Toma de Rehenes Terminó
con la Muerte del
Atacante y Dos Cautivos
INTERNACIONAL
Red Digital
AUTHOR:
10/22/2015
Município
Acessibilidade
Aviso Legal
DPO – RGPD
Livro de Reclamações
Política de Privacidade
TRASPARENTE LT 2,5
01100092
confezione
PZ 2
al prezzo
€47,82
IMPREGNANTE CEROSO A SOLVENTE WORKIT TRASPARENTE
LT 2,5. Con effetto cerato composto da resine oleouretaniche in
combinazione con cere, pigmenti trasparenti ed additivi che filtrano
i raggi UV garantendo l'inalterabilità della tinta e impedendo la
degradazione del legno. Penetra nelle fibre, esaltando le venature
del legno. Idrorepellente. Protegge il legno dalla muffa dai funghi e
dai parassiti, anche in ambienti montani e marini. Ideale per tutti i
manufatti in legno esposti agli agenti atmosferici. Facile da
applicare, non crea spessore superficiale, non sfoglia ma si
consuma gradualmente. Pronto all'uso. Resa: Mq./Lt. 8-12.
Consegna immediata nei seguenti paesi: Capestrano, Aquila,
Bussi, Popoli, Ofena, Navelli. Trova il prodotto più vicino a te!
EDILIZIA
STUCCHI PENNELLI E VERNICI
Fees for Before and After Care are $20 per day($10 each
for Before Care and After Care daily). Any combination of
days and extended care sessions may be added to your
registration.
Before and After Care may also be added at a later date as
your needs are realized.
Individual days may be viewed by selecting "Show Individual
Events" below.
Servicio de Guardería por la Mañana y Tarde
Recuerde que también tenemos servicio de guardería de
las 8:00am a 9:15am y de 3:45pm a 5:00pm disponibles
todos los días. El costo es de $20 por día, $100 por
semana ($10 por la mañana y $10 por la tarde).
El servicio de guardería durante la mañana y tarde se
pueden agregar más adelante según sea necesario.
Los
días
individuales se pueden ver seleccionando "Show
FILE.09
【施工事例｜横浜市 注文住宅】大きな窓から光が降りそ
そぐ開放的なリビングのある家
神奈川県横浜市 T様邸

============================================================

If a line falls between the first line of the records and the line containing "del legno. Idrorepellente.", inclusive, repeat it exactly; leave out all others.

▸ **TASK RESULT**
Toma de Rehenes Terminó
con la Muerte del
Atacante y Dos Cautivos
INTERNACIONAL
Red Digital
AUTHOR:
10/22/2015
Município
Acessibilidade
Aviso Legal
DPO – RGPD
Livro de Reclamações
Política de Privacidade
TRASPARENTE LT 2,5
01100092
confezione
PZ 2
al prezzo
€47,82
IMPREGNANTE CEROSO A SOLVENTE WORKIT TRASPARENTE
LT 2,5. Con effetto cerato composto da resine oleouretaniche in
combinazione con cere, pigmenti trasparenti ed additivi che filtrano
i raggi UV garantendo l'inalterabilità della tinta e impedendo la
degradazione del legno. Penetra nelle fibre, esaltando le venature
del legno. Idrorepellente. Protegge il legno dalla muffa dai funghi e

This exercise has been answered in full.